▶ [AIM OF THE EXERCISE] Which lines of the extracted page text data below contain the string "Екатеринбург"? Extract each of them.

[Extracted page text data]

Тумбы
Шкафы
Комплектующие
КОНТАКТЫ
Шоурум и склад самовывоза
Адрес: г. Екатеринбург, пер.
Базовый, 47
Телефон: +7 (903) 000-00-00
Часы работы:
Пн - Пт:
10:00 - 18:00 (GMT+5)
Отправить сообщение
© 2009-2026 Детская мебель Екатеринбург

▶ [RESPONSE AREA]
Адрес: г. Екатеринбург, пер.
© 2009-2026 Детская мебель Екатеринбург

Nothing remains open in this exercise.